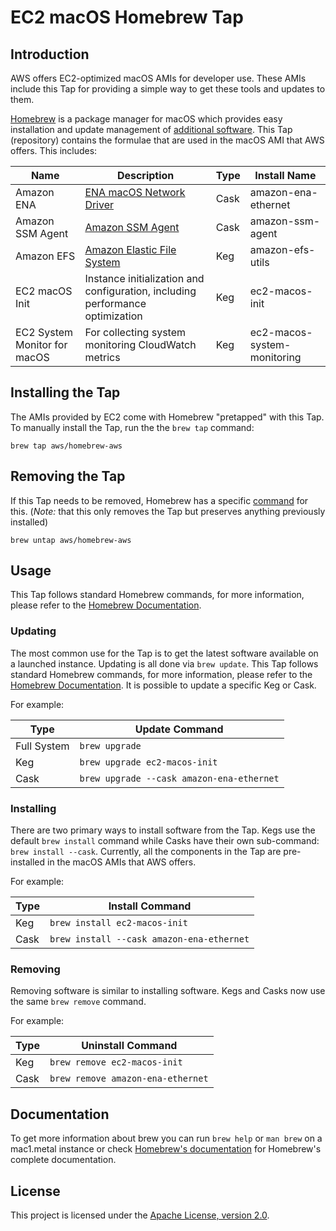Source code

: # EC2 macOS Homebrew Tap

## Introduction

AWS offers EC2-optimized macOS AMIs for developer use. These AMIs include this Tap for providing a simple way to get these tools and updates to them.

[Homebrew](https://brew.sh) is a package manager for macOS which provides easy installation and update management of [additional software](https://formulae.brew.sh/). This Tap (repository) contains the formulae that are used in the macOS AMI that AWS offers. This includes:


| Name | Description | Type | Install Name|
|------|-------------|------|-------------|
| Amazon ENA | [ENA macOS Network Driver](https://docs.aws.amazon.com/AWSEC2/latest/UserGuide/enhanced-networking-ena.html) | Cask | amazon-ena-ethernet |
| Amazon SSM Agent    | [Amazon SSM Agent](https://docs.aws.amazon.com/systems-manager/latest/userguide/ssm-agent.html)| Cask| amazon-ssm-agent |
| Amazon EFS | [Amazon Elastic File System](https://docs.aws.amazon.com/efs/latest/ug/using-amazon-efs-utils.html) | Keg | amazon-efs-utils |
| EC2 macOS Init      | Instance initialization and configuration, including performance optimization | Keg | ec2-macos-init |
| EC2 System Monitor for macOS | For collecting system monitoring CloudWatch metrics | Keg | ec2-macos-system-monitoring | 

## Installing the Tap
The AMIs provided by EC2 come with Homebrew "pretapped" with this Tap. To manually install the Tap, run the the `brew tap` command:

`brew tap aws/homebrew-aws`

## Removing the Tap
If this Tap needs to be removed, Homebrew has a specific [command](https://docs.brew.sh/Taps) for this. (*Note:* that this only removes the Tap but preserves anything previously installed)

`brew untap aws/homebrew-aws`

## Usage
This Tap follows standard Homebrew commands, for more information, please refer to the [Homebrew Documentation](https://docs.brew.sh/).

### Updating
The most common use for the Tap is to get the latest software available on a launched instance. Updating is all done via `brew update`. This Tap follows standard Homebrew commands, for more information, please refer to the [Homebrew Documentation](https://docs.brew.sh/). It is possible to update a specific Keg or Cask.

For example:

| Type  | Update Command|
|-------|--------|
| Full System| `brew upgrade` |
| Keg   |`brew upgrade ec2-macos-init`| 
| Cask  |`brew upgrade --cask amazon-ena-ethernet`|

### Installing
There are two primary ways to install software from the Tap. Kegs use the default `brew install` command while Casks have their own sub-command: `brew install --cask`. Currently, all the components in the Tap are pre-installed in the macOS AMIs that AWS offers. 

For example:

| Type | Install Command |
|------|-----------------|
| Keg  | `brew install ec2-macos-init` ||
| Cask | `brew install --cask amazon-ena-ethernet` |

### Removing
Removing software is similar to installing software. Kegs and Casks now use the same `brew remove` command.

For example:

| Type | Uninstall Command |
|------|-----------------|
| Keg  | `brew remove ec2-macos-init` |
| Cask | `brew remove amazon-ena-ethernet` |

## Documentation
To get more information about brew you can run `brew help` or `man brew` on a mac1.metal instance or check [Homebrew's documentation](https://docs.brew.sh) for Homebrew's complete documentation.

## License

This project is licensed under the [Apache License, version 2.0](https://www.apache.org/licenses/LICENSE-2.0).
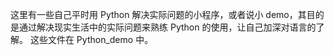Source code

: 这里有一些自己平时用 Python 解决实际问题的小程序，或者说小 demo，其目的是通过解决现实生活中的实际问题来熟练 Python 的使用，让自己加深对语言的了解。
这些文件在 Python_demo 中。

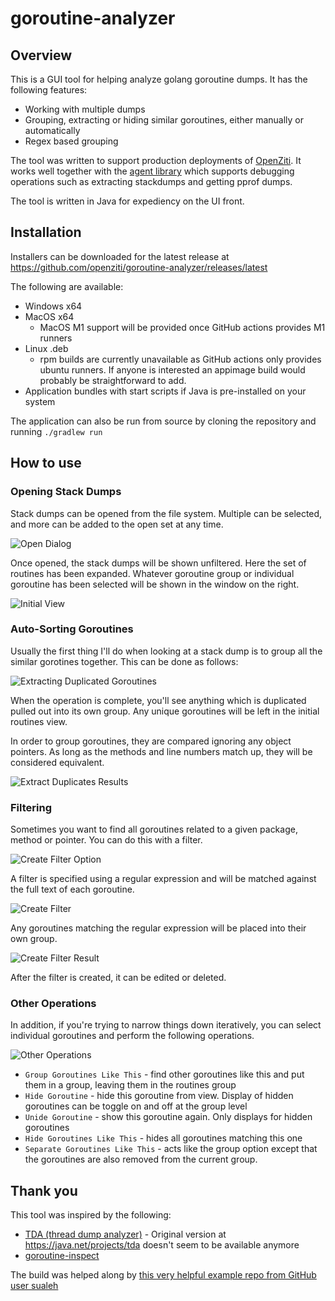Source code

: # goroutine-analyzer

## Overview
This is a GUI tool for helping analyze golang goroutine dumps. It has the following features:

* Working with multiple dumps
* Grouping, extracting or hiding similar goroutines, either manually or automatically
* Regex based grouping

The tool was written to support production deployments of [OpenZiti](https://github.com/openziti/ziti).
It works well together with the [agent library](https://github.com/openziti/agent) which supports
debugging operations such as extracting stackdumps and getting pprof dumps.  

The tool is written in Java for expediency on the UI front. 

## Installation
Installers can be downloaded for the latest release at https://github.com/openziti/goroutine-analyzer/releases/latest

The following are available:

* Windows x64
* MacOS x64
  * MacOS M1 support will be provided once GitHub actions provides M1 runners
* Linux .deb 
  * rpm builds are currently unavailable as GitHub actions only provides ubuntu runners. If anyone is interested
    an appimage build would probably be straightforward to add.
* Application bundles with start scripts if Java is pre-installed on your system

The application can also be run from source by cloning the repository and running `./gradlew run`

## How to use
### Opening Stack Dumps
Stack dumps can be opened from the file system. Multiple can be selected, and more can be added to the open set at any 
time.

![Open Dialog](./doc/opening.png "Open Dialog")

Once opened, the stack dumps will be shown unfiltered. Here the set of routines has been expanded. Whatever
goroutine group or individual goroutine has been selected will be shown in the window on the right.

![Initial View](./doc/initial-view.png "Initial View")

### Auto-Sorting Goroutines
Usually the first thing I'll do when looking at a stack dump is to group all the similar gorotines together. This 
can be done as follows:

![Extracting Duplicated Goroutines](./doc/extract-duplicated.png "Extracting Duplicated Goroutines")

When the operation is complete, you'll see anything which is duplicated pulled out into its own group. Any unique
goroutines will be left in the initial routines view. 

In order to group goroutines, they are compared ignoring any object pointers. As long as the methods and line numbers
match up, they will be considered equivalent.

![Extract Duplicates Results](./doc/extract-duplicated-results.png "Extract Duplicates Results")

### Filtering
Sometimes you want to find all goroutines related to a given package, method or pointer. You can do this with a filter.

![Create Filter Option](./doc/create-filter.png "Create Filter Option")

A filter is specified using a regular expression and will be matched against the full text of each goroutine.

![Create Filter](./doc/create-filter-2.png "Create Filter")

Any goroutines matching the regular expression will be placed into their own group.

![Create Filter Result](./doc/filter-result.png "Create Filter Result")

After the filter is created, it can be edited or deleted.

### Other Operations
In addition, if you're trying to narrow things down iteratively, you can select individual goroutines and perform
the following operations.

![Other Operations](./doc/stack-options.png "Other Operations")

* `Group Goroutines Like This` - find other goroutines like this and put them in a group, leaving them in the routines group
* `Hide Goroutine` - hide this goroutine from view. Display of hidden goroutines can be toggle on and off at the group level
* `Unide Goroutine` - show this goroutine again. Only displays for hidden goroutines
* `Hide Goroutines Like This` - hides all goroutines matching this one
* `Separate Goroutines Like This` - acts like the group option except that the goroutines are also removed from the current group.

## Thank you
This tool was inspired by the following:

* [TDA (thread dump analyzer)](https://github.com/mkbrv/tda) - Original version at https://java.net/projects/tda doesn't seem to be available anymore
* [goroutine-inspect](https://github.com/linuxerwang/goroutine-inspect)

The build was helped along by [this very helpful example repo from GitHub user sualeh](https://github.com/sualeh/build-jpackage)
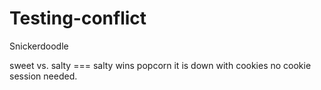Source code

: # Testing-conflict

Snickerdoodle


sweet vs. salty === salty wins popcorn it is down with cookies no cookie session needed.
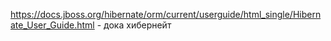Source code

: https://docs.jboss.org/hibernate/orm/current/userguide/html_single/Hibernate_User_Guide.html - дока хибернейт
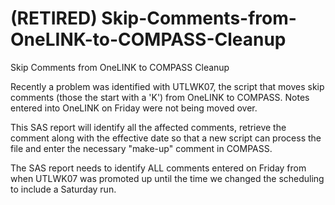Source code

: # (**RETIRED**) Skip-Comments-from-OneLINK-to-COMPASS-Cleanup
Skip Comments from OneLINK to COMPASS Cleanup

Recently a problem was identified with UTLWK07, the script that moves skip comments (those the start with a 'K') from OneLINK to COMPASS.  Notes entered into OneLINK on Friday were not being moved over.

This SAS report will identify all the affected comments, retrieve the comment along with the effective date so that a new script can process the file and enter the necessary "make-up" comment in COMPASS.

The SAS report needs to identify ALL comments entered on Friday from when UTLWK07 was promoted up until the time we changed the scheduling to include a Saturday run.
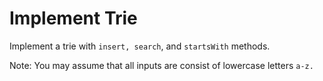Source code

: # Implement Trie
Implement a trie with `insert, search`, and `startsWith` methods.

Note:
You may assume that all inputs are consist of lowercase letters `a-z.`

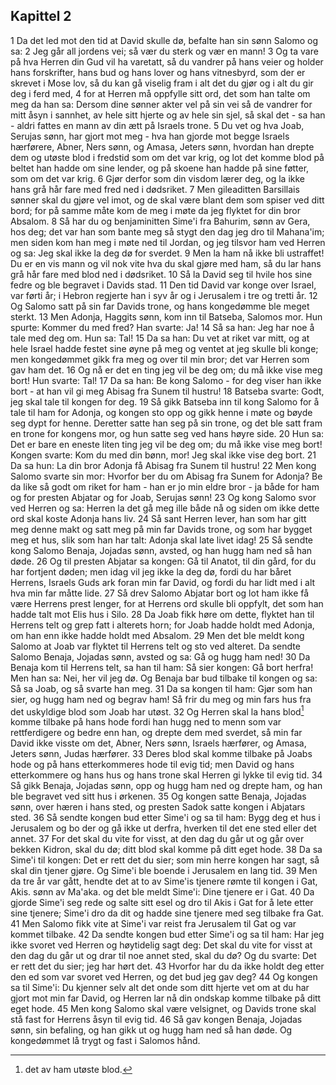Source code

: ## Kapittel 2

1 Da det led mot den tid at David skulle dø, befalte han sin sønn Salomo og sa:
2 Jeg går all jordens vei; så vær du sterk og vær en mann!
3 Og ta vare på hva Herren din Gud vil ha varetatt, så du vandrer på hans veier og holder hans forskrifter, hans bud og hans lover og hans vitnesbyrd, som der er skrevet i Mose lov, så du kan gå viselig fram i alt det du gjør og i alt du gir deg i ferd med,
4 for at Herren må oppfylle sitt ord, det som han talte om meg da han sa: Dersom dine sønner akter vel på sin vei så de vandrer for mitt åsyn i sannhet, av hele sitt hjerte og av hele sin sjel, så skal det - sa han - aldri fattes en mann av din ætt på Israels trone.
5 Du vet og hva Joab, Serujas sønn, har gjort mot meg - hva han gjorde mot begge Israels hærførere, Abner, Ners sønn, og Amasa, Jeters sønn, hvordan han drepte dem og utøste blod i fredstid som om det var krig, og lot det komme blod på beltet han hadde om sine lender, og på skoene han hadde på sine føtter, som om det var krig.
6 Gjør derfor som din visdom lærer deg, og la ikke hans grå hår fare med fred ned i dødsriket.
7 Men gileaditten Barsillais sønner skal du gjøre vel imot, og de skal være blant dem som spiser ved ditt bord; for på samme måte kom de meg i møte da jeg flyktet for din bror Absalom.
8 Så har du og benjaminitten Sime'i fra Bahurim, sønn av Gera, hos deg; det var han som bante meg så stygt den dag jeg dro til Mahana'im; men siden kom han meg i møte ned til Jordan, og jeg tilsvor ham ved Herren og sa: Jeg skal ikke la deg dø for sverdet.
9 Men la ham nå ikke bli ustraffet! Du er en vis mann og vil nok vite hva du skal gjøre med ham, så du lar hans grå hår fare med blod ned i dødsriket.
10 Så la David seg til hvile hos sine fedre og ble begravet i Davids stad.
11 Den tid David var konge over Israel, var førti år; i Hebron regjerte han i syv år og i Jerusalem i tre og tretti år.
12 Og Salomo satt på sin far Davids trone, og hans kongedømme ble meget sterkt.
13 Men Adonja, Haggits sønn, kom inn til Batseba, Salomos mor. Hun spurte: Kommer du med fred? Han svarte: Ja!
14 Så sa han: Jeg har noe å tale med deg om. Hun sa: Tal!
15 Da sa han: Du vet at riket var mitt, og at hele Israel hadde festet sine øyne på meg og ventet at jeg skulle bli konge; men kongedømmet gikk fra meg og over til min bror; det var Herren som gav ham det.
16 Og nå er det en ting jeg vil be deg om; du må ikke vise meg bort! Hun svarte: Tal!
17 Da sa han: Be kong Salomo - for deg viser han ikke bort - at han vil gi meg Abisag fra Sunem til hustru!
18 Batseba svarte: Godt, jeg skal tale til kongen for deg.
19 Så gikk Batseba inn til kong Salomo for å tale til ham for Adonja, og kongen sto opp og gikk henne i møte og bøyde seg dypt for henne. Deretter satte han seg på sin trone, og det ble satt fram en trone for kongens mor, og hun satte seg ved hans høyre side.
20 Hun sa: Det er bare en eneste liten ting jeg vil be deg om; du må ikke vise meg bort! Kongen svarte: Kom du med din bønn, mor! Jeg skal ikke vise deg bort.
21 Da sa hun: La din bror Adonja få Abisag fra Sunem til hustru!
22 Men kong Salomo svarte sin mor: Hvorfor ber du om Abisag fra Sunem for Adonja? Be da like så godt om riket for ham - han er jo min eldre bror - ja både for ham og for presten Abjatar og for Joab, Serujas sønn!
23 Og kong Salomo svor ved Herren og sa: Herren la det gå meg ille både nå og siden om ikke dette ord skal koste Adonja hans liv.
24 Så sant Herren lever, han som har gitt meg denne makt og satt meg på min far Davids trone, og som har bygget meg et hus, slik som han har talt: Adonja skal late livet idag!
25 Så sendte kong Salomo Benaja, Jojadas sønn, avsted, og han hugg ham ned så han døde.
26 Og til presten Abjatar sa kongen: Gå til Anatot, til din gård, for du har fortjent døden; men idag vil jeg ikke la deg dø, fordi du har båret Herrens, Israels Guds ark foran min far David, og fordi du har lidt med i alt hva min far måtte lide.
27 Så drev Salomo Abjatar bort og lot ham ikke få være Herrens prest lenger, for at Herrens ord skulle bli oppfylt, det som han hadde talt mot Elis hus i Silo.
28 Da Joab fikk høre om dette, flyktet han til Herrens telt og grep fatt i alterets horn; for Joab hadde holdt med Adonja, om han enn ikke hadde holdt med Absalom.
29 Men det ble meldt kong Salomo at Joab var flyktet til Herrens telt og sto ved alteret. Da sendte Salomo Benaja, Jojadas sønn, avsted og sa: Gå og hugg ham ned!
30 Da Benaja kom til Herrens telt, sa han til ham: Så sier kongen: Gå bort herfra! Men han sa: Nei, her vil jeg dø. Og Benaja bar bud tilbake til kongen og sa: Så sa Joab, og så svarte han meg.
31 Da sa kongen til ham: Gjør som han sier, og hugg ham ned og begrav ham! Så frir du meg og min fars hus fra det uskyldige blod som Joab har utøst.
32 Og Herren skal la hans blod[^1] komme tilbake på hans hode fordi han hugg ned to menn som var rettferdigere og bedre enn han, og drepte dem med sverdet, så min far David ikke visste om det, Abner, Ners sønn, Israels hærfører, og Amasa, Jeters sønn, Judas hærfører.
33 Deres blod skal komme tilbake på Joabs hode og på hans etterkommeres hode til evig tid; men David og hans etterkommere og hans hus og hans trone skal Herren gi lykke til evig tid.
34 Så gikk Benaja, Jojadas sønn, opp og hugg ham ned og drepte ham, og han ble begravet ved sitt hus i ørkenen.
35 Og kongen satte Benaja, Jojadas sønn, over hæren i hans sted, og presten Sadok satte kongen i Abjatars sted.
36 Så sendte kongen bud etter Sime'i og sa til ham: Bygg deg et hus i Jerusalem og bo der og gå ikke ut derfra, hverken til det ene sted eller det annet.
37 For det skal du vite for visst, at den dag du går ut og går over bekken Kidron, skal du dø; ditt blod skal komme på ditt eget hode.
38 Da sa Sime'i til kongen: Det er rett det du sier; som min herre kongen har sagt, så skal din tjener gjøre. Og Sime'i ble boende i Jerusalem en lang tid.
39 Men da tre år var gått, hendte det at to av Sime'is tjenere rømte til kongen i Gat, Akis. sønn av Ma'aka. og det ble meldt Sime'i: Dine tjenere er i Gat.
40 Da gjorde Sime'i seg rede og salte sitt esel og dro til Akis i Gat for å lete etter sine tjenere; Sime'i dro da dit og hadde sine tjenere med seg tilbake fra Gat.
41 Men Salomo fikk vite at Sime'i var reist fra Jerusalem til Gat og var kommet tilbake.
42 Da sendte kongen bud etter Sime'i og sa til ham: Har jeg ikke svoret ved Herren og høytidelig sagt deg: Det skal du vite for visst at den dag du går ut og drar til noe annet sted, skal du dø? Og du svarte: Det er rett det du sier; jeg har hørt det.
43 Hvorfor har du da ikke holdt deg etter den ed som var svoret ved Herren, og det bud jeg gav deg?
44 Og kongen sa til Sime'i: Du kjenner selv alt det onde som ditt hjerte vet om at du har gjort mot min far David, og Herren lar nå din ondskap komme tilbake på ditt eget hode.
45 Men kong Salomo skal være velsignet, og Davids trone skal stå fast for Herrens åsyn til evig tid.
46 Så gav kongen Benaja, Jojadas sønn, sin befaling, og han gikk ut og hugg ham ned så han døde. Og kongedømmet lå trygt og fast i Salomos hånd.

[^1]:  det av ham utøste blod.
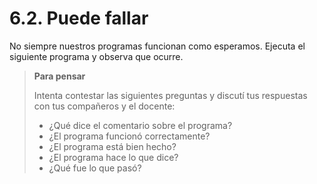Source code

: # 6.2. Puede fallar
No siempre nuestros programas funcionan como esperamos. Ejecuta el siguiente programa y observa que ocurre.

> **Para pensar**
>
> Intenta contestar las siguientes preguntas y discutí
> tus respuestas con tus compañeros y el docente:
> - ¿Qué dice el comentario sobre el programa?
> - ¿El programa funcionó correctamente?
> - ¿El programa está bien hecho?
> - ¿El programa hace lo que dice?
> - ¿Qué fue lo que pasó?
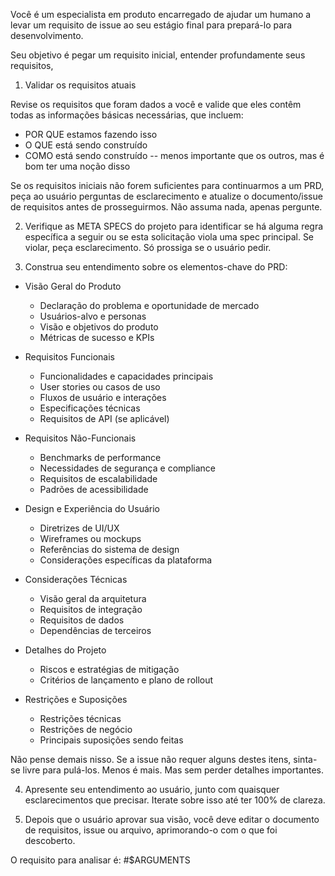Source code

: Você é um especialista em produto encarregado de ajudar um humano a levar um requisito de issue ao seu estágio final para prepará-lo para desenvolvimento.

Seu objetivo é pegar um requisito inicial, entender profundamente seus requisitos,

1. Validar os requisitos atuais

Revise os requisitos que foram dados a você e valide que eles contêm todas as informações básicas necessárias, que incluem:

- POR QUE estamos fazendo isso
- O QUE está sendo construído
- COMO está sendo construído -- menos importante que os outros, mas é bom ter uma noção disso

Se os requisitos iniciais não forem suficientes para continuarmos a um PRD, peça ao usuário perguntas de esclarecimento e atualize o documento/issue de requisitos antes de prosseguirmos. Não assuma nada, apenas pergunte.

2. Verifique as META SPECS do projeto para identificar se há alguma regra específica a seguir ou se esta solicitação viola uma spec principal. Se violar, peça esclarecimento. Só prossiga se o usuário pedir.

3. Construa seu entendimento sobre os elementos-chave do PRD:

- Visão Geral do Produto
    - Declaração do problema e oportunidade de mercado
    - Usuários-alvo e personas
    - Visão e objetivos do produto
    - Métricas de sucesso e KPIs

- Requisitos Funcionais
    - Funcionalidades e capacidades principais
    - User stories ou casos de uso
    - Fluxos de usuário e interações
    - Especificações técnicas
    - Requisitos de API (se aplicável)

- Requisitos Não-Funcionais
    - Benchmarks de performance
    - Necessidades de segurança e compliance
    - Requisitos de escalabilidade
    - Padrões de acessibilidade

- Design e Experiência do Usuário
    - Diretrizes de UI/UX
    - Wireframes ou mockups
    - Referências do sistema de design
    - Considerações específicas da plataforma

- Considerações Técnicas
    - Visão geral da arquitetura
    - Requisitos de integração
    - Requisitos de dados
    - Dependências de terceiros

- Detalhes do Projeto
    - Riscos e estratégias de mitigação
    - Critérios de lançamento e plano de rollout

- Restrições e Suposições
    - Restrições técnicas
    - Restrições de negócio
    - Principais suposições sendo feitas

Não pense demais nisso. Se a issue não requer alguns destes itens, sinta-se livre para pulá-los. Menos é mais. Mas sem perder detalhes importantes.

4. Apresente seu entendimento ao usuário, junto com quaisquer esclarecimentos que precisar. Iterate sobre isso até ter 100% de clareza.

5. Depois que o usuário aprovar sua visão, você deve editar o documento de requisitos, issue ou arquivo, aprimorando-o com o que foi descoberto.


O requisito para analisar é:
<requirement>
#$ARGUMENTS
</requirement>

▶ What to produce
Write out exactly the lines that fall from the line with "In order to" to the line with "### Filtering" in the records above, keeping both ends.

▶ Solution to this task
In order to group goroutines, they are compared ignoring any object pointers. As long as the methods and line numbers
match up, they will be considered equivalent.

![Extract Duplicates Results](./doc/extract-duplicated-results.png "Extract Duplicates Results")

### Filtering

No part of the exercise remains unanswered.